VNX-SEC-003 – AWS Secret Access Key
Overview
This rule detects AWS secret access keys embedded in source files by matching variable names such as aws_secret, secret_access_key, or aws_secret_access_key assigned to a 40-character base64 string. The AWS secret access key is the second half of the AWS credential pair; alone it is insufficient for authentication, but when combined with an access key ID (detected by VNX-SEC-001) it provides complete programmatic access to AWS APIs. These two values almost always appear together in the same file or nearby.
Severity: Critical | CWE: CWE-798 – Use of Hard-coded Credentials
Why This Matters
AWS credentials are one of the most targeted secrets in automated scanning operations. Malicious bots continuously crawl public repositories for patterns matching AWS secret keys; a key can be abused for crypto mining, data exfiltration, or infrastructure destruction within minutes of exposure. Secret access keys are 40 characters of base64 and do not have a distinctive prefix like access key IDs, making them harder to detect visually — but the rule matches them by context (the surrounding variable name).
Unlike a password that might be rotated periodically, AWS keys remain valid until explicitly rotated or deleted. Every git clone, CI/CD artifact, or log containing the key becomes a potential leak vector. VNX-SEC-001 and VNX-SEC-003 are designed to be used together since these two values always travel as a pair.
What Gets Flagged
Variable assignments where the key name indicates an AWS secret and the value is a 40-character alphanumeric string.
# FLAGGED: hardcoded AWS secret access key
import boto3
session = boto3.Session(
aws_access_key_id='AKIAIOSFODNN7EXAMPLE',
aws_secret_access_key='wJalrXUtnFEMI/K7MDENG/bPxRfiCYEXAMPLEKEY'
)
# FLAGGED: in a config file
[default]
aws_access_key_id = AKIAIOSFODNN7EXAMPLE
aws_secret_access_key = wJalrXUtnFEMI/K7MDENG/bPxRfiCYEXAMPLEKEY
Remediation
Rotate the access key immediately. In the AWS Console go to IAM → Users → your user → Security credentials → Create access key. Delete the old key once the new one is confirmed working.

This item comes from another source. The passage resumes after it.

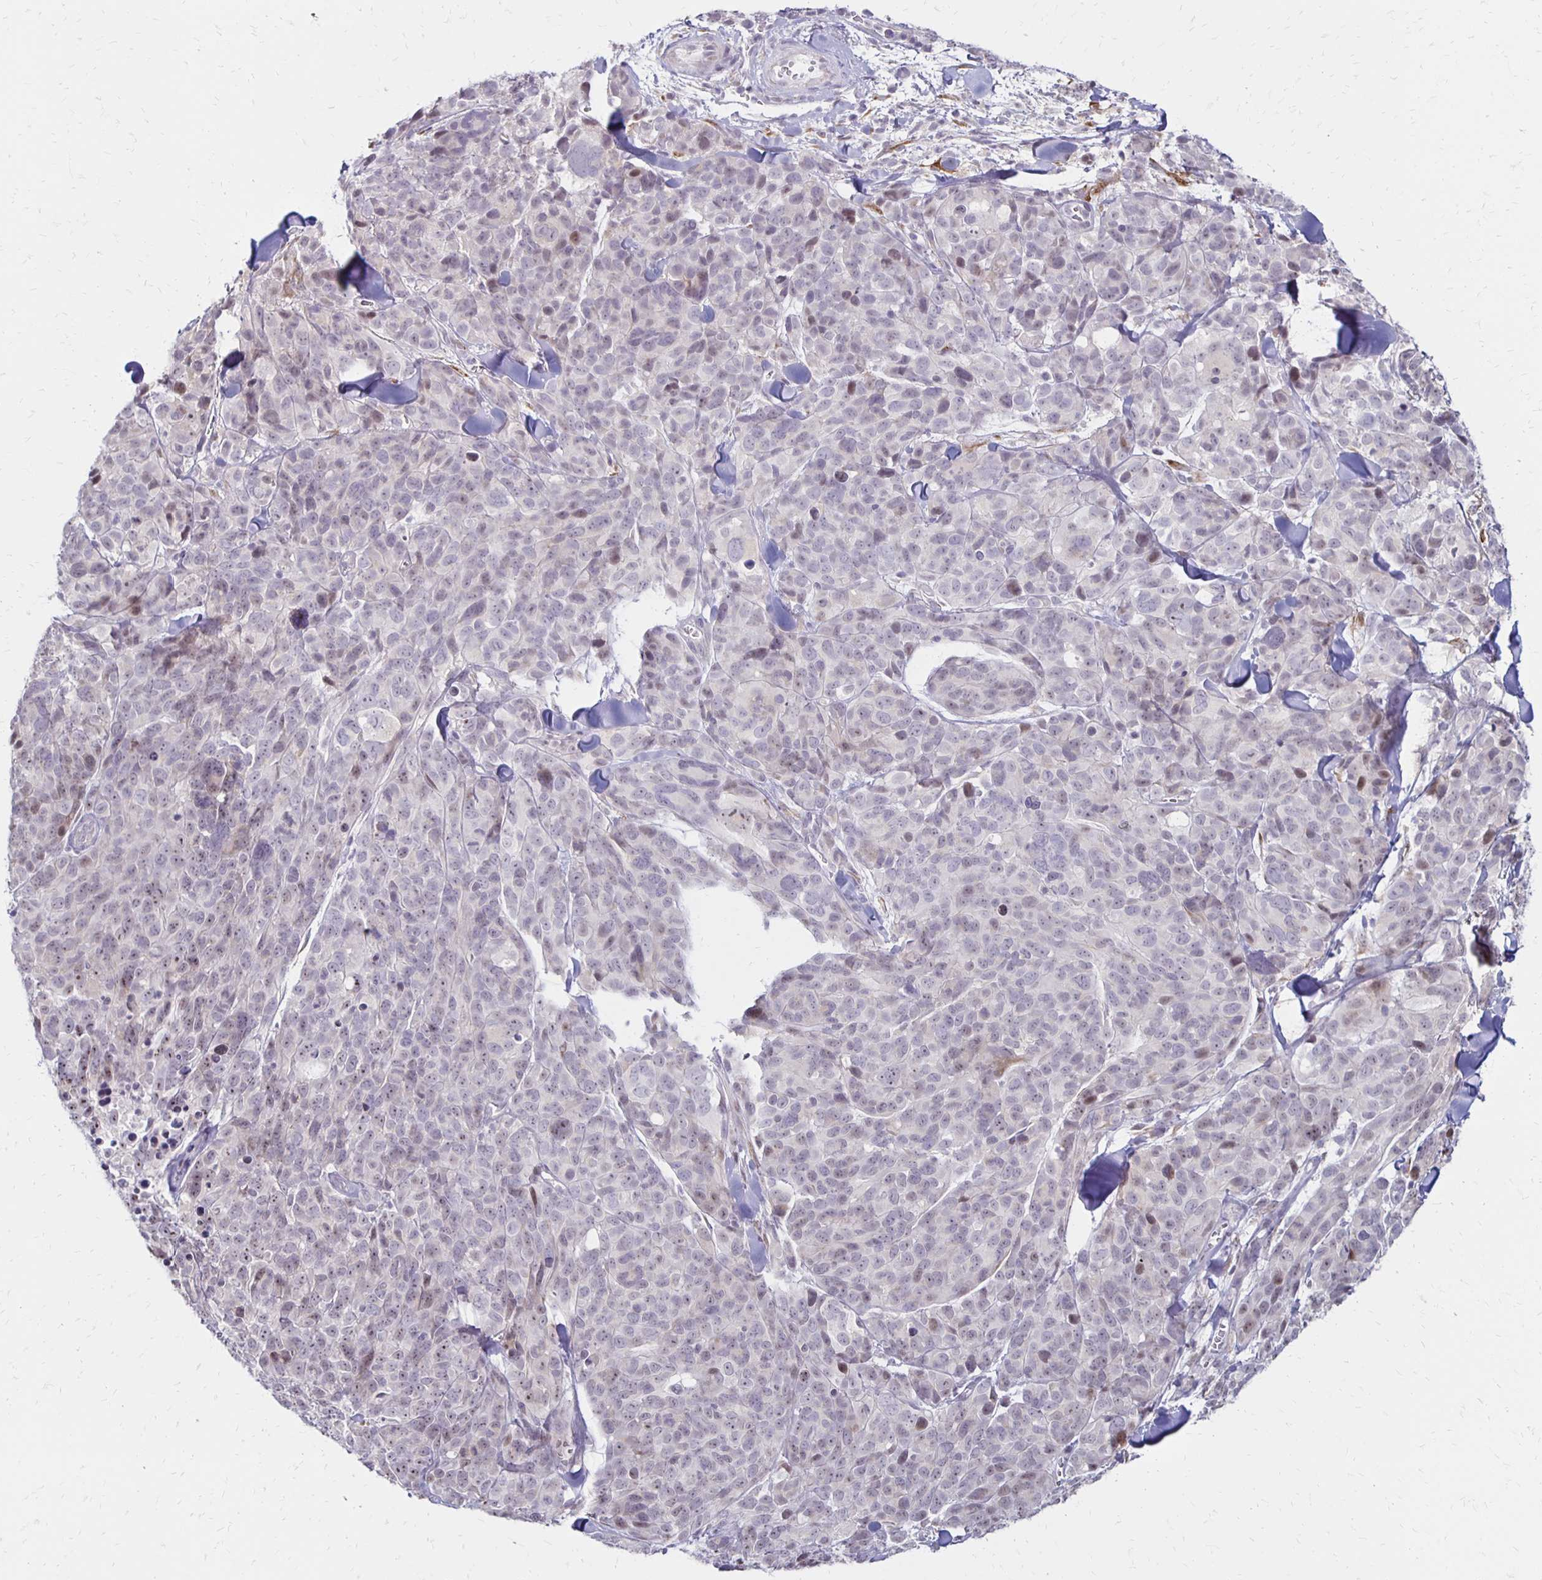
{"staining": {"intensity": "weak", "quantity": "<25%", "location": "nuclear"}, "tissue": "melanoma", "cell_type": "Tumor cells", "image_type": "cancer", "snomed": [{"axis": "morphology", "description": "Malignant melanoma, NOS"}, {"axis": "topography", "description": "Skin"}], "caption": "Protein analysis of malignant melanoma reveals no significant staining in tumor cells.", "gene": "DAGLA", "patient": {"sex": "male", "age": 51}}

Verify whether the key was used maliciously. Check AWS CloudTrail for API calls from the compromised key. Look especially for
iam:CreateUser,ec2:RunInstances,s3:GetObject, andsts:AssumeRolecalls that you did not make.Remove from source code. Replace hardcoded values with environment variable lookups:
# SAFE: load from environment
import boto3
import os
session = boto3.Session(
aws_access_key_id=os.environ['AWS_ACCESS_KEY_ID'],
aws_secret_access_key=os.environ['AWS_SECRET_ACCESS_KEY']
)
For services running on AWS (EC2, ECS, Lambda), use IAM instance roles or task roles — no static keys are needed at all. The SDK picks up credentials automatically from instance metadata.
- Use AWS Secrets Manager for non-AWS-hosted workloads:
# SAFE: fetch from AWS Secrets Manager at runtime
import boto3
import json
def get_aws_credentials():
client = boto3.client('secretsmanager', region_name='us-east-1')
secret = client.get_secret_value(SecretId='prod/app/aws-credentials')
return json.loads(secret['SecretString'])
- Scan git history for any traces of the key, then rewrite history with
git-filter-repoif found:
git filter-repo --replace-text <(echo 'wJalrXUtnFEMI/K7MDENG/bPxRfiCYEXAMPLEKEY==>REDACTED')
gitleaks detect --source . --verbose
- Set environment variables in CI/CD. Use GitHub Actions secrets, GitLab CI/CD variables, or your pipeline’s secrets management — never hardcode in workflow files either.